*** Dataset excerpts
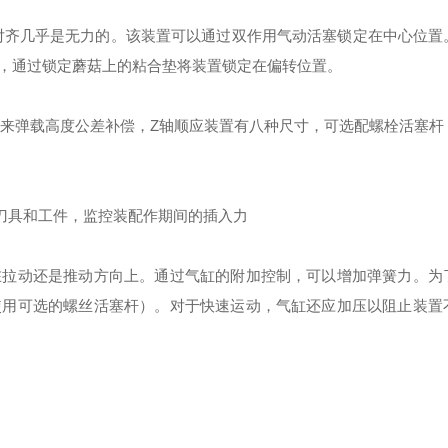
对齐几乎是无力的。该装置可以通过双作用气动活塞锁定在中心位置
，通过锁定蘑菇上的粘合垫将装置锁定在偏转位置。
量来弹载高度公差补偿，Z轴顺应装置有八种尺寸，可选配螺栓活塞杆
护刀具和工件，监控装配作期间的插入力
在拉动还是推动方向上。通过气缸的附加控制，可以增加弹簧力。为
使用可选的螺丝活塞杆）。对于快速运动，气缸还应加压以阻止装置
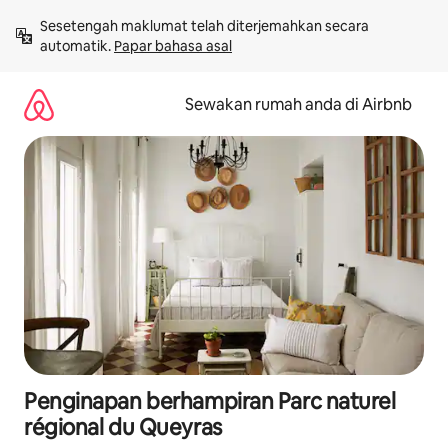
Langkau
Sesetengah maklumat telah diterjemahkan secara 
ke
automatik. 
Papar bahasa asal
kandungan
Sewakan rumah anda di Airbnb
Penginapan berhampiran Parc naturel
régional du Queyras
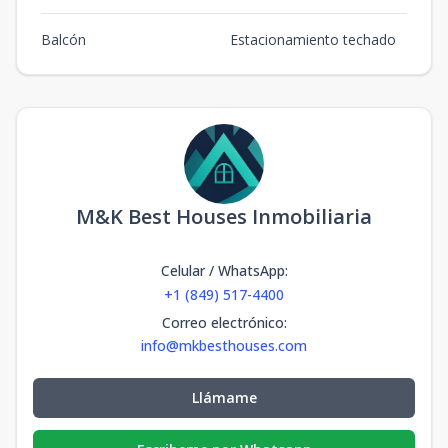
Balcón
Estacionamiento techado
M&K Best Houses Inmobiliaria
Celular / WhatsApp
:
+1 (849) 517-4400
Correo electrónico
:
info@mkbesthouses.com
Llámame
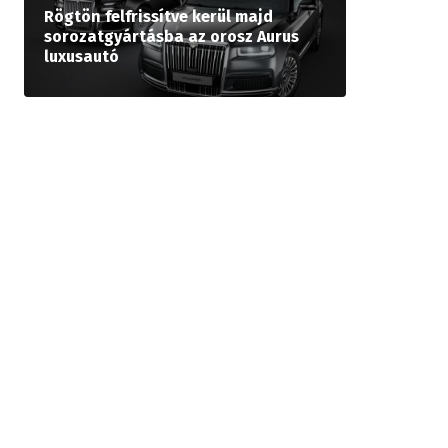
Rögtön felfrissítve kerül majd
sorozatgyártásba az orosz Aurus
luxusautó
******
• [Exercise details]:
Copy the text lines of every row above word for word, keeping their order. Leave out the pictures.

• [Task solution]:
对齐几乎是无力的。该装置可以通过双作用气动活塞锁定在中心位置
，通过锁定蘑菇上的粘合垫将装置锁定在偏转位置。
量来弹载高度公差补偿，Z轴顺应装置有八种尺寸，可选配螺栓活塞杆
护刀具和工件，监控装配作期间的插入力
在拉动还是推动方向上。通过气缸的附加控制，可以增加弹簧力。为
使用可选的螺丝活塞杆）。对于快速运动，气缸还应加压以阻止装置
Langkau
Sesetengah maklumat telah diterjemahkan secara 
ke
automatik. 
Papar bahasa asal
kandungan
Sewakan rumah anda di Airbnb
Penginapan berhampiran Parc naturel
régional du Queyras
Balcón
Estacionamiento techado
M&K Best Houses Inmobiliaria
Celular / WhatsApp
:
+1 (849) 517-4400
Correo electrónico
:
info@mkbesthouses.com
Llámame
Rögtön felfrissítve kerül majd
sorozatgyártásba az orosz Aurus
luxusautó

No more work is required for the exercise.